TEXT SEGMENT =
+---+

18. Mr. Marlow did not perform a complete appraisal. Instead, Mr. Marlow "entered into an agreement with the Assessor's Office to perform an appraisal in which the amount and type of information researched and the analysis applied [would be] less than or different from what would otherwise be required by the Uniform Standards of Appraisal Practice." In his limited appraisals, Mr. Marlow utilized the income capitalization valuation method of commercial real estate. However, Mr. Marlow failed to separate the value of the real estate from the going concern and the personal property in his valuations. Instead, Mr. Marlow included in his calculations all revenues derived from the pro shop operation, the food and beverage operation, the restaurant, and the golf cart rental operation. In other words, Mr. Marlow included all revenues derived from personal property. In so doing, Mr. Marlow calculated the net operating income of the entire going concern. In using the net operating income of the entire going concern in his calculations, Mr. Marlow determined the value of the entire going concern.

19. Mr. Marlow used a management fee in an attempt to back out or separate the personal property value or business value from the value of the real property. In addition, Mr. Marlow used a sales comparison approach to extract the capitalization rate. His capitalization rate was 11%.

20. Mr. Marlow, based upon his version of the income capitalization method, in which he included all revenues derived from food and beverage sales, merchandise sales, and golf cart rentals, calculated the value of the Harbour Town Course for ad valorem tax purposes to be $16,000,000 and the value of the Ocean and Sea Marsh Courses together to be $18,500,000. I find these values to be significantly inflated when compared to the ultimate valuations of other, similar golf courses located in the county. (2)

+---+

REQUIRED ACTION =
Do these statements agree with the findings on Mr. Marlow's appraisal above? Answer yes or no for each, quoting the deciding words from the findings.
1. Mr. Marlow's capitalization rate was 11%.
2. Mr. Marlow separated the value of the real estate from the going concern and the personal property.
3. Mr. Marlow valued the Harbour Town Course at $18,500,000.

DATA SHOWN =
+---+

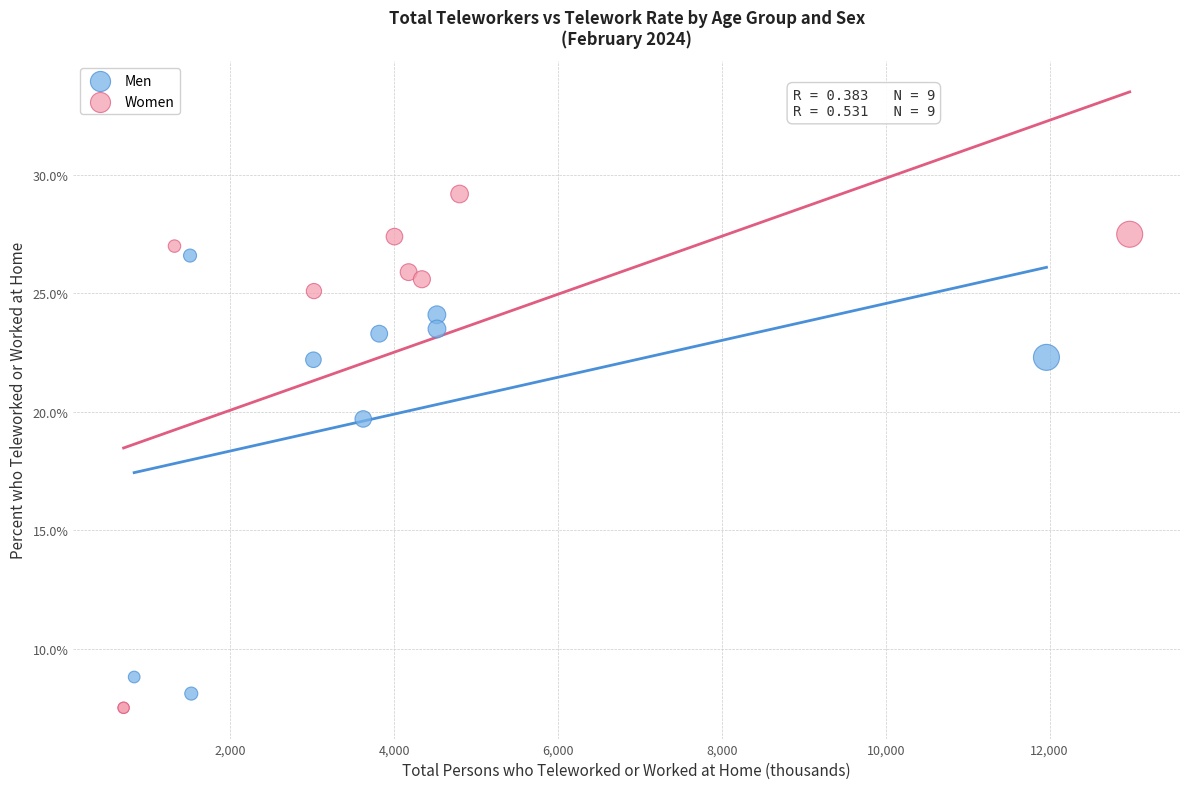

What are all the series names shown in the legend?

Men, Women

+---+

SOLUTION TO THIS TASK =
1. Yes: "His capitalization rate was 11%."
2. No: "Mr. Marlow failed to separate the value of the real estate from the going concern and the personal property in his valuations."
3. No: "calculated the value of the Harbour Town Course for ad valorem tax purposes to be $16,000,000"